───── SELECTED EXTRACT ─────

Last post 06:53 pm February 20, 2022 by Scott Anthony Keatinge
12 replies
04:42 pm July 18, 2014


I cant remember the actual wording but was something like this.

What is the actual time frequency for customer satisfaction survey?

Quarterly
Annually
At the end of the sprint
Weekly
Daily

.
To frequent could produce the wrong data as its too frequent, data will be difficult to manage
End of the Sprint customer may not have had time to evaluate everything, data wouldn't be good.
Weekly and daily could be an overhead, especially daily, again too much data.
Annually could be too long and may vote on the day good or bad, but some companies do it annually.
Quarterly would sound about right, as its like this in most good companies, good gauge time.
Doesn't mean to say its the right answer in scrum.

Does anyone know where this "actual" time value is laid down in scrum that is definite?




05:00 pm July 18, 2014

That's an interesting question. I would also be interested to learn the Scrum answer. From a Lean Startup perspective one would correlate the gathering of actionable metrics with a particular release, so the associated lessons can be validated. If we assume that it is indeed actionable metrics that are gathered in the survey, and that each increment is in fact released, that may imply a frequency of once per sprint.

It's always best to evaluate the current release so inspection and adaptation occurs as quickly as possible and with minimal waste. If, as you say, the customer has not had time to do so, then you would evaluate the most recent release that can provide useful actionable data. The fact that it is not the current increment is, I think, quite immaterial to the issue of frequency. What matters is that it is being done as early as is practicable, and on cadence.

───── DATASET EXCERPT ─────

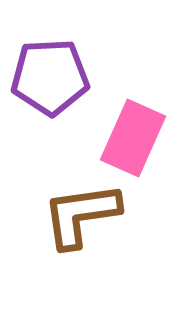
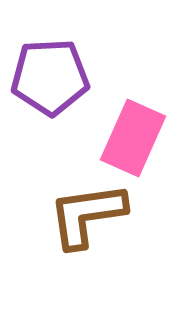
brown L-shape: moved 6 px right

─────

> _PROBLEMS TO SOLVE_
1. Update the survey-frequency discussion from "Quarterly would sound" up to and including "that is definite?", changing "Quarterly" to "Monthly".
2. Please write the next part of the survey-frequency discussion, picking up after its final sentence.
The data shown here comes from a separate source.

> _OUTPUTS_
1.
Monthly would sound about right, as its like this in most good companies, good gauge time.
Doesn't mean to say its the right answer in scrum.

Does anyone know where this "actual" time value is laid down in scrum that is definite?

2.
12:34 pm July 23, 2014

Ian,

I located this on scrumsense, so fits in with what we both think, so again nothing concrete.
Mentions recommended after every release, but then goes on to say this would be too annoying and opts for
six weeks to 3 months, so kind of contradicts whats actually the right frequency with an overriding statement.
As to which one is correct its anyones guess, its written, but clear as mud. :-(

Customer Satisfaction Survey [value]
A customer satisfaction survey contains a number of questions aimed at assessing the
customers’ view of the team and the work the team is delivering. While the questions are
mostly qualitative and individual answers subjective, surveys taken regularly and across a
variety of participants will yield useful trends.

It is desirable to conduct such surveys before or at the start of the Agile implementation to
establish a baseline against which to assess progress.
Recommended frequency is with or after each release of the product. If releases are infrequent
then perhaps each sprint, but too often will become annoying for the participants. Around
every 6 weeks to 3 months feels about right


02:21 pm July 23, 2014

Where does your question on Customer Satisfaction Surveys come from? Is it an actual PSPO question from a scrum.org exam or other official scrum.org resource?


02:46 pm July 23, 2014

Ian,

PSPO I exam, its a tricky one for sure, i noted it down as it was an odd one.
Couldn't find much on it, its taken me a few days to stumble across that article I posted.
As to if the
Recommended frequency is with or after each release of the product.
or
If releases are infrequent then perhaps each sprint, but too often will become annoying for the participants.
or
Around every 6 weeks to 3 months feels about right

is the correct answer, the jury is still out, that's three options in the one article.


Michael


10:05 am August 11, 2020

I think "frequently" would be a good answer. And btw, it's not normal to have questions like these which can be interpreted on many way, then it costs the everybody's nerves, money and time...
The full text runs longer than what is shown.